| Verilen metin |
——

Dünyaya bakarsak, başka
nedenler var Türkiye ekonomisini zorlayan. Bunlardan biri: Gümrük Birliği diye bir
olay var Türkiye’de. Gümrük Birliği’ni herkes sanıyor ki, “dün girdik
birliğe, ertesi gün bütün etkileri oluştu, bitti.” Olur mu, canım? Gümrük
birliği bu ülkedeki nispi fiyatları radikal bir şekilde değiştirdiği için,ekonomi,
oluşmakta olan, değişmekte olan,değişmesi sürecek olan bu yeni nispi fiyatlara
adapte olacak. Bazı sektörler batacak. Bu arada batacağı sanılan sektörler ihracatı
götürüyor. Doğru iktisatçılık yapanların öngördüğü gibi, mesela, endüstri
içi ticaret(intra-industry trade) nedeniyle en büyük ihracat patlaması, batacağı
sanılan otomotiv sektöründe görülüyor. Bizi Avrupa Birliği’nde refaha
götüreceğini sandığımız tekstil ve deri sanayii çöküyor. Bazı sektörler
batacak. Türkiye bu nispi fiyatlara daha yeni uyum sağlamaya başladı. Bir zaman
gecikmesi ile birlikte gümrük birliğinin etkileri Türkiye ekonomisinin kaynak
tahsisleri üzerinde kendini gösterecek, değiştirecek. Çok iktisadi sıkıntılar
yaşanacak Türkiye’de. Bazı sektörler kazanacak, bazıları kaybedecek, bu
kaçınılmaz. Dünyada bu son birkaç yıl içinde yaşanan Asya krizi dediğimiz krizden
sonra, bazı ülkeler ulusal rekabet güçlerini arttırmışlar. Türkiye uzak doğudan
çok ciddi bir şekilde gelen, artan rekabete karşı kendi rekabet gücünü artırmak ya
da piyasa payları kaybetmek zorunda.
Üçüncüsü, bizi
önümüzdeki yıllarda Adriyatik’ten Pasifik’e kadar taşıyacağını umduğumuz
Rusya piyasası çöktü, ki ben de birçok insan gibi iyimserliğe muhtaç olduğum için
zamanında bu hatayı yaptım: “muazzam bir piyasa var, biz o piyasaya girdik, tarihi
nedenlerle büyük avantajlarımız var” diye düşünmüştük.

——

| Verilen kayıtlar |
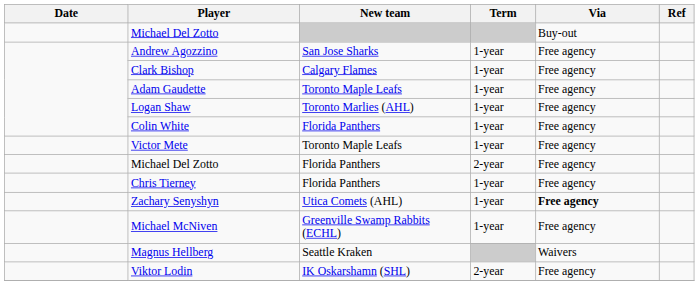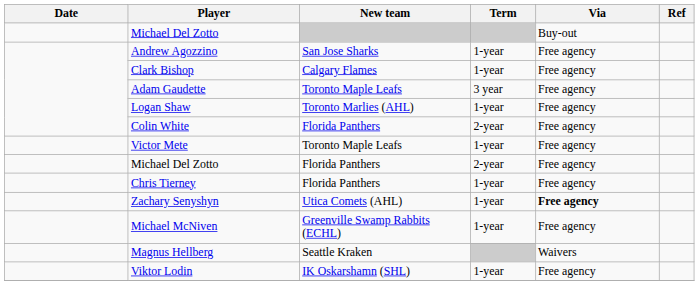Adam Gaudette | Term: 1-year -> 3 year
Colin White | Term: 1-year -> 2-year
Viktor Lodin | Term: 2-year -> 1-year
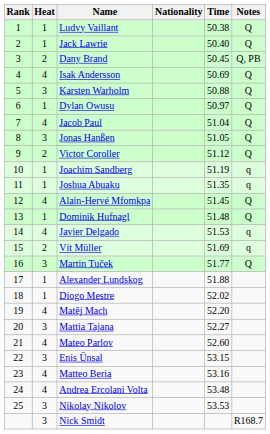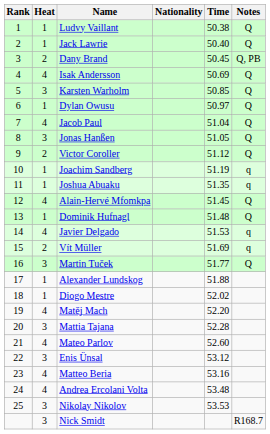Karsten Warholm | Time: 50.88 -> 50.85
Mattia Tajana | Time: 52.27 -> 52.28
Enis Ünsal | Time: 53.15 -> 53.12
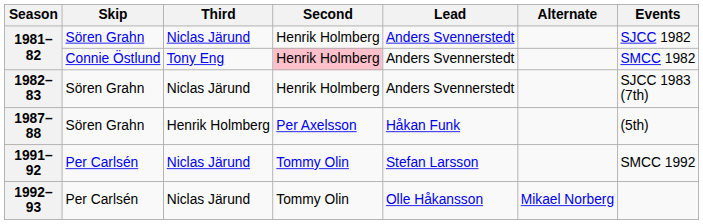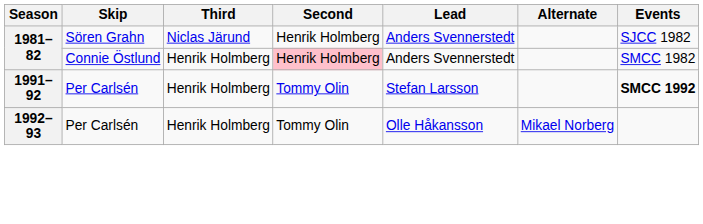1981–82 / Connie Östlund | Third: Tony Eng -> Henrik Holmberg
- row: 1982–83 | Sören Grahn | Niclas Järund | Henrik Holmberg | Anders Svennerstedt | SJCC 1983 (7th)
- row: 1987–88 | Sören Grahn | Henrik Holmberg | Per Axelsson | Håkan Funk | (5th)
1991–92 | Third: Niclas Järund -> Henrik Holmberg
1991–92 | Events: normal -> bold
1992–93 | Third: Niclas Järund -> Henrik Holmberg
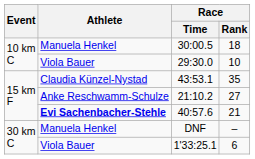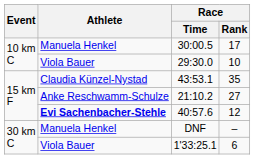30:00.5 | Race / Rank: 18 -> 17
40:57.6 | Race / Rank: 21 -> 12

——

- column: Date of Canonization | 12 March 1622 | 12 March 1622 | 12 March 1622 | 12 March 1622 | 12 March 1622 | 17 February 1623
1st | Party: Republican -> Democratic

——

| Yönerge |
Türkiye ekonomisini zorlayan nedenleri anlatan metni, son cümlesinden sonra kaldığı yerden sürdürür müsün? Bu kayıtların metinle hiçbir bağlantısı yoktur.

| Yanıt aşağıda |
Türkiye ekonomisi
üzerinde bir sürü olumsuz dış etkiler işlerken, Türkiye ekonomisinde yeni
makroiktisat politikaları nedeniyle ortaya çıkabilecek muhtemel gelişmeleri sanki bir
kapalı ekonomi çerçevesinde yaşıyormuşuz gibi ele alamayız.
Türkiye’deki
işçilerin, köylülerin, esnafın, işadamlarının, kısacası Türkiye’yi oluşturan
seçmen kitlesinin bu programın hükümet tarafından kendisine anlatılmasına temel bir
talebi vardır. Ben haklarına sahip bir yurttaşım. Beni Gazi Erçel ilgilendirmiyor.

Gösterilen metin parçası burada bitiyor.